● **ТЕКСТ ДОКУМЕНТА**:
◇ ◇ ◇

Сентиментальный марш. Шестидесятники - Дмитрий Львович Быков
Шрифт:
Интервал:
Закладка:
Она не поверила, решила, что это розыгрыш друзей ее молодости: такие штуки практиковались в этом довольно-таки безбашенном кругу. Время тем не менее назначила, и на ходившем еще тогда от Невского 45-м автобусе я доехал прямиком до ее дома на Петроградской стороне, на Большой Зелениной, который с тех пор, в общем, стал и моим домом – во все питерские приезды я останавливаюсь тут, а поскольку живу по сути на два города, давно стал чувствовать своим это прекрасное, прихотливо спланированное, давно не ремонтированное, полутемное, окнами во двор, жилище, классическую петербургскую квартиру времен модерна. Роскоши тут не было никогда и никакой, если не считать живописи, подаренной художниками – друзьями Мочалова. Слепакова оказалась мало похожа на обложечную фотографию «Петроградской стороны»: там была скромная горожанка в плащике (голубой этот плащик я отлично помню, он надевался иногда в целях социальной мимикрии – «Люблю я то, что есть у всех и что доступно всем»), а меня встретила гранд-дама, очень королевственная, в серо-серебристом длинном платье. Она была хороша и победительна и великолепно носила полноту, скорее ее украшавшую. Поначалу она была крайне настороженна – я понял, что мне надо как-то подтвердить знакомство с ее текстами; слава богу, я их помнил.
– Знает, смотри-ка! – сказала она в некотором изумлении, когда я процитировал «Невзначай в воскресенье» – поэму, которую она настолько недооценивала, что даже в «Избранное» не включила, несмотря на все мои просьбы (и на «Гамлета, императора всероссийского» согласилась не сразу). После первых цитат лед тронулся, и мы часа три разговаривали без особенных барьеров; не то чтобы я утратил пиетет – я его и за десять последующих лет не утратил, – но с ней было необыкновенно легко. Она чрезвычайно быстро думала, легко подхватывала любую идею, литературную игру, аллюзию – в смысле памяти и эрудиции с ней не мог сравниться никто; королевствовала она только при малознакомых людях и только в первые минуты. Потом – либо отшивала человека вовсе, если он ей не нравился, либо раскрывалась щедро, с той же замечательной избыточностью, которая отличала вообще всё, что она делала. Слепакова не желала и не умела дозировать себя – ее было много, это был праздник и фонтан (отсюда и «Речь фонтана к реке», обращенная к Мочалову), и людям малоодаренным, обделенным она не нравилась с первого взгляда. Их нищета на фоне ее чрезмерности была особенно разительна. Дело не в уме – умных много, – а вот именно в мгновенности отзыва, в богатстве и роскоши ее реакции на любую ерунду: если она могла написать пародийный венок сонетов – строгий, по всем правилам, – что уж говорить о празднествах, в которые превращались ее серьезные тексты! В первую же встречу она показала мне «Монумент», что и по тем временам было знаком серьезного доверия, а по меркам 1970 года, когда «последняя петербургская поэма» была написана, этот текст вполне мог стоить ей свободы. Она и так была на плохом счету, неоднократно вызывалась в КГБ по делу Кирилла Косцинского; некоторые из числа знакомых либо сидели, либо привлекались, либо не печатались и распространялись в самиздате. В 1988-м, конечно, за «Монумент» уже ничего бы не сделали, но инерция страха перед любым неуважительным упоминанием Ленина была еще крепка.

◇ ◇ ◇

● **ЗАДАНИЕ A**:
Объясните на основании фрагмента о Слепаковой, почему то, что она показала «Монумент» при первой встрече, автор считает знаком серьезного доверия.
● **ЗАДАНИЕ B**:
На каком автобусе автор доехал до дома Слепаковой, согласно фрагменту о Слепаковой?

● **ЗАПИСИ ДАННЫХ**:
◇ ◇ ◇

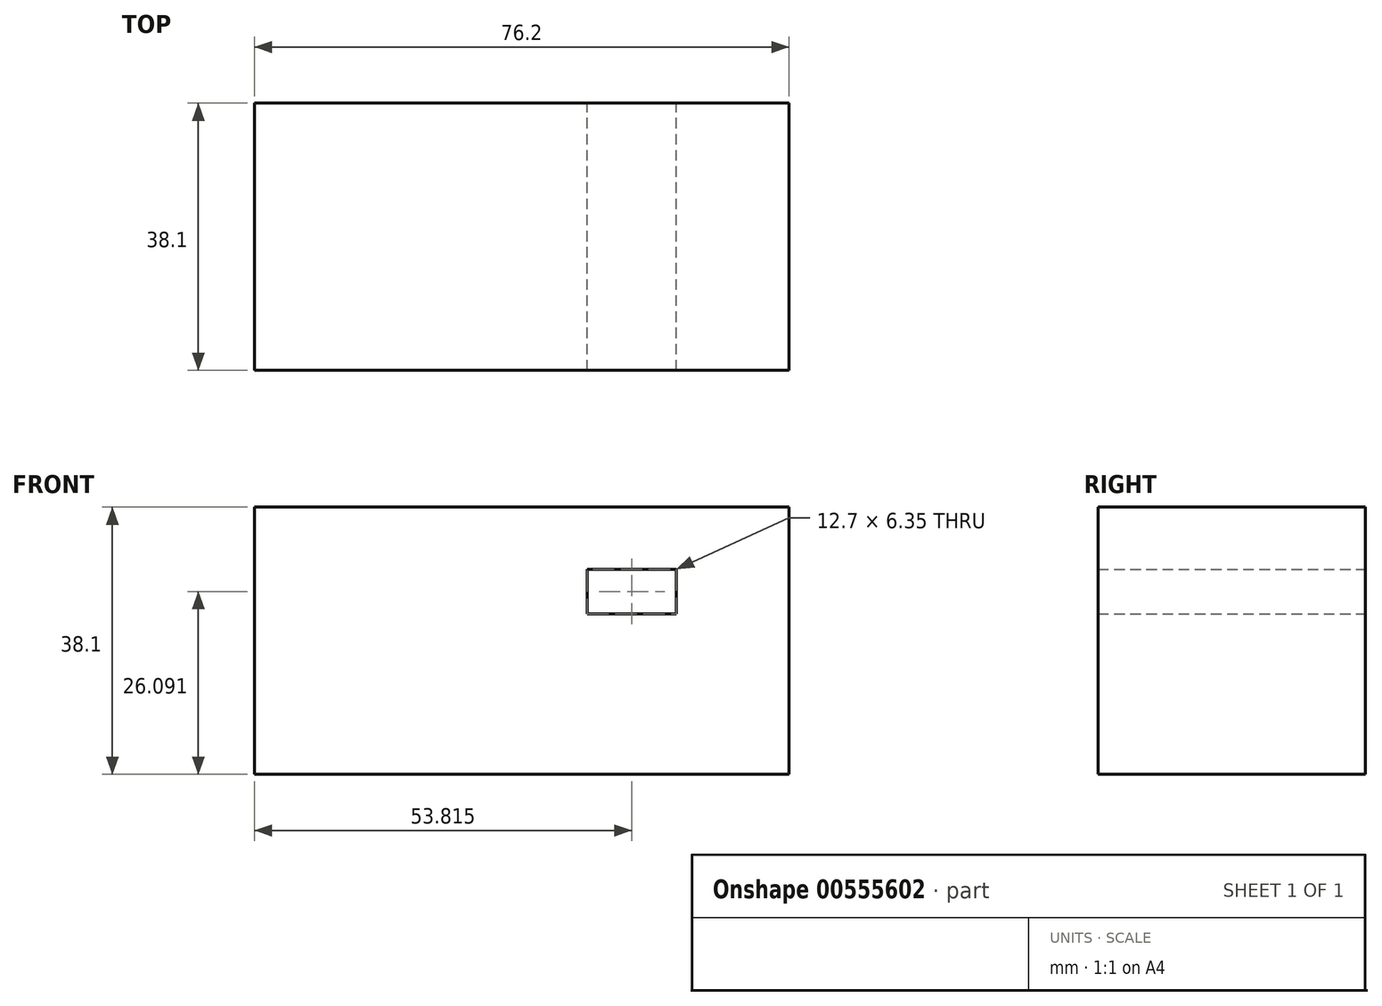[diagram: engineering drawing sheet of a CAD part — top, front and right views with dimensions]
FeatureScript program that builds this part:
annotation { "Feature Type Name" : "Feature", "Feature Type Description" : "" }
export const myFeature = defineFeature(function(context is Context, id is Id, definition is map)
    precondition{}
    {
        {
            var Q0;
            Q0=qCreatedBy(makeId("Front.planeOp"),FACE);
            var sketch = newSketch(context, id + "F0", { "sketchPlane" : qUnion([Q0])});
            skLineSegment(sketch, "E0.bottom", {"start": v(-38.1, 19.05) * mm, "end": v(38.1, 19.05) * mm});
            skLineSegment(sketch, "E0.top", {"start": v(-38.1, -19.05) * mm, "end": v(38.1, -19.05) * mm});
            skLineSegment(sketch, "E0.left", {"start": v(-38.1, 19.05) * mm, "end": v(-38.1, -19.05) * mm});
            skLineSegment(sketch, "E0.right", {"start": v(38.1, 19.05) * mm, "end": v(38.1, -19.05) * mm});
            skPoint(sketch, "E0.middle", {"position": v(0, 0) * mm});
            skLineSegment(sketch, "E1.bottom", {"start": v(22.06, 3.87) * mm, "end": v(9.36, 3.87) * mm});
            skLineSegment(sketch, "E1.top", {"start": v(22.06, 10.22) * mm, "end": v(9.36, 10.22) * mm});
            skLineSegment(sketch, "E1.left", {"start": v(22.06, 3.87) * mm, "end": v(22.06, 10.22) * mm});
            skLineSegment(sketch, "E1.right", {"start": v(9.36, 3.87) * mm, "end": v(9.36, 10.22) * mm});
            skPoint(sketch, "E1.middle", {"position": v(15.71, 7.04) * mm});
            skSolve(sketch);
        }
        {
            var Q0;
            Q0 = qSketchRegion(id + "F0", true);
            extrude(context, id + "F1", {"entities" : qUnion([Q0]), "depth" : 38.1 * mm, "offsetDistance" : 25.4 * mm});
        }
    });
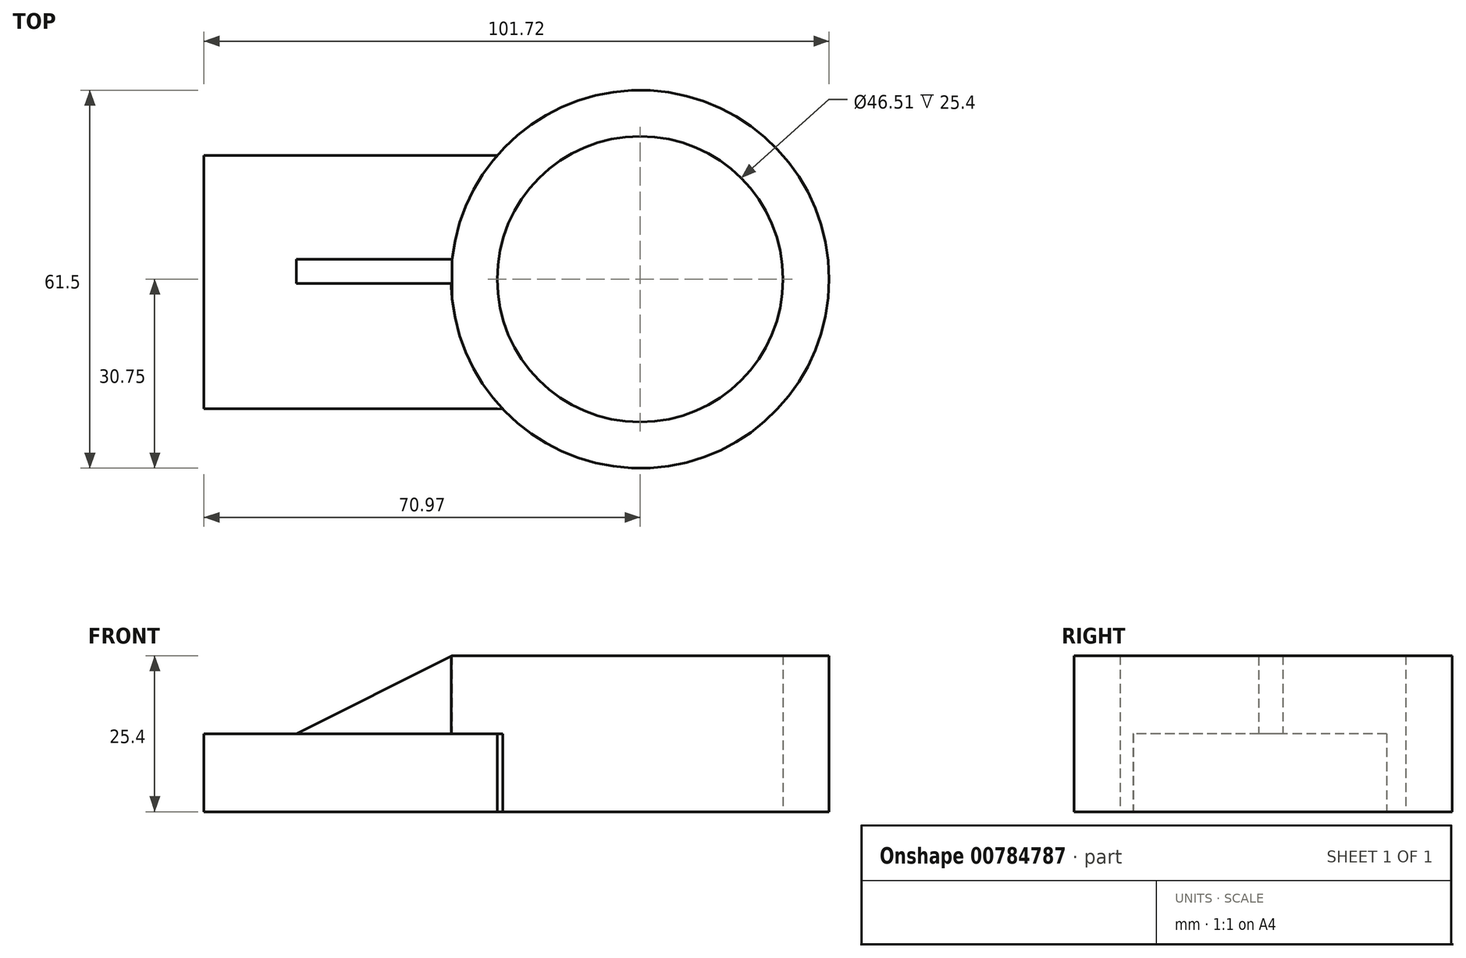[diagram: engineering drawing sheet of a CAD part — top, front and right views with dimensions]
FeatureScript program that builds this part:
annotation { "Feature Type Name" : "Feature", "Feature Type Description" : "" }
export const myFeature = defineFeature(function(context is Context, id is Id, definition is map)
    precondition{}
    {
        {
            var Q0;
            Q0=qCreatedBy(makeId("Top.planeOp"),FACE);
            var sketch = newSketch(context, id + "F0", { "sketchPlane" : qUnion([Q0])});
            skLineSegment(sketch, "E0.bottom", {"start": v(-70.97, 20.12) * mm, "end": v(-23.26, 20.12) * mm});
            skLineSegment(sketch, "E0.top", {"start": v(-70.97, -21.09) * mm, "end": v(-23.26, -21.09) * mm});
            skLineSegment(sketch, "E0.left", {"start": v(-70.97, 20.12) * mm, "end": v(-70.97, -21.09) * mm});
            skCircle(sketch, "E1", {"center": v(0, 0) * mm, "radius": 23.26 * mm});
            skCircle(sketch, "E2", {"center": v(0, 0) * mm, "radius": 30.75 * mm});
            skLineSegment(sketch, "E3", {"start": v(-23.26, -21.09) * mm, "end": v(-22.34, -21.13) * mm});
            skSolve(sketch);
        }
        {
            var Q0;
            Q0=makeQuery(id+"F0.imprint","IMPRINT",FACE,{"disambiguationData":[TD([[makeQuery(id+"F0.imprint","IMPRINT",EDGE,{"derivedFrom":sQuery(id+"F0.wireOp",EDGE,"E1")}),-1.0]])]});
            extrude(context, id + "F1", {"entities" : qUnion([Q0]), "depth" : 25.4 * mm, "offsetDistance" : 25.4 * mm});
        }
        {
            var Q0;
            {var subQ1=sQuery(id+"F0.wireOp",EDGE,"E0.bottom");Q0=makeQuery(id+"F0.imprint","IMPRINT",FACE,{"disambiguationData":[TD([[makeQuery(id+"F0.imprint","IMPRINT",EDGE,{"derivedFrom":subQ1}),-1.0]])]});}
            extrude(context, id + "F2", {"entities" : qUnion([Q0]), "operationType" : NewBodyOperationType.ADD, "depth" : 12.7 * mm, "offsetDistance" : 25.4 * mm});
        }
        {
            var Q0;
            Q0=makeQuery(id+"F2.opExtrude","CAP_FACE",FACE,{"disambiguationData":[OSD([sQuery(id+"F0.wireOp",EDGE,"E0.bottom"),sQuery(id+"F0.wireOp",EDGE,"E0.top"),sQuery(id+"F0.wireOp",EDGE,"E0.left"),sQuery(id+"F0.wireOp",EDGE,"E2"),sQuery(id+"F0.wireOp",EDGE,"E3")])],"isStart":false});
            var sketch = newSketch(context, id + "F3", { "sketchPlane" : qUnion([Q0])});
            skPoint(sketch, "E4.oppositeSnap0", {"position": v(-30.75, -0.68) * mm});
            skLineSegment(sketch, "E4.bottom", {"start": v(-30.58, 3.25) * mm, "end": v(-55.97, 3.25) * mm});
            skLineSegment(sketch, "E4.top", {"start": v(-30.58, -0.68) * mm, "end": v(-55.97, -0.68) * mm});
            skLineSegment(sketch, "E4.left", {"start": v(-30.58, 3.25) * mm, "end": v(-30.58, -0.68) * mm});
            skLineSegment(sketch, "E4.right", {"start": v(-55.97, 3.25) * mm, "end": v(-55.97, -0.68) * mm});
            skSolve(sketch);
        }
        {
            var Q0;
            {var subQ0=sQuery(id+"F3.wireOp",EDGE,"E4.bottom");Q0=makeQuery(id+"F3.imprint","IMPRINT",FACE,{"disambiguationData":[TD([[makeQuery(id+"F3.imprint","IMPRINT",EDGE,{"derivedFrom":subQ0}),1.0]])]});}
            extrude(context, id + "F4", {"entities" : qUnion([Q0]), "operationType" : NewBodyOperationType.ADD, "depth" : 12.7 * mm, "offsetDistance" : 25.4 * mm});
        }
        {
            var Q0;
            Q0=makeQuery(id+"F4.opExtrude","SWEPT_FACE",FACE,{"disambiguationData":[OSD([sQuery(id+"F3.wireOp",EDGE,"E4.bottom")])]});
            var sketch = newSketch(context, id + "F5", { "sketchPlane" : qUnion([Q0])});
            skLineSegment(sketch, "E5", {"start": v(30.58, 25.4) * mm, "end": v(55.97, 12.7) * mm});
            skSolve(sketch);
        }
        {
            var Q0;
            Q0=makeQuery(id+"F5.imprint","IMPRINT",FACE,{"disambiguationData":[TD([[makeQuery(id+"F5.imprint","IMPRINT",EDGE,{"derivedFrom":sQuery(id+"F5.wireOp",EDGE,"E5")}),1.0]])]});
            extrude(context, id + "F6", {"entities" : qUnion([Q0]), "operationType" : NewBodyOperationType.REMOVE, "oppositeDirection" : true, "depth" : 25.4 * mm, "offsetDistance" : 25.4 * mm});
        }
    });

◇ ◇ ◇

● **РЕШЕНИЕ ЗАДАНИЯ A**:
По меркам 1970 года, когда «Монумент» был написан, этот текст вполне мог стоить Слепаковой свободы: она и так была на плохом счету и неоднократно вызывалась в КГБ по делу Кирилла Косцинского. В 1988 году за «Монумент» уже ничего бы не сделали, однако инерция страха перед любым неуважительным упоминанием Ленина была еще крепка.

● **РЕШЕНИЕ ЗАДАНИЯ B**:
На 45-м автобусе, ходившем тогда от Невского.